(Source records)
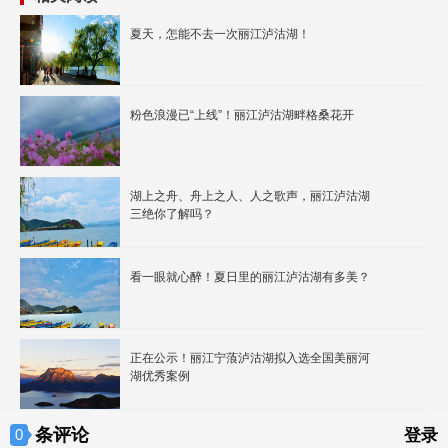
夏天，怎能不去一次丽江泸沽湖！
粉色浪漫已“上线”！丽江泸沽湖畔格桑花开
湖上之舟、舟上之人、人之歌声，丽江泸沽湖
三绝你了解吗？
看一眼就心醉！夏日里的丽江泸沽湖有多美？
正在公示！丽江宁蒗泸沽湖拟入选全国美丽河
湖优秀案例
条评论
0
登录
(End Source records)
▶ _Job_
Copy out the text read from the records above, line for line, without any changes. Leave the pictures out of your answer.

▶ _Reply to the task_
夏天，怎能不去一次丽江泸沽湖！
粉色浪漫已“上线”！丽江泸沽湖畔格桑花开
湖上之舟、舟上之人、人之歌声，丽江泸沽湖
三绝你了解吗？
看一眼就心醉！夏日里的丽江泸沽湖有多美？
正在公示！丽江宁蒗泸沽湖拟入选全国美丽河
湖优秀案例
条评论
0
登录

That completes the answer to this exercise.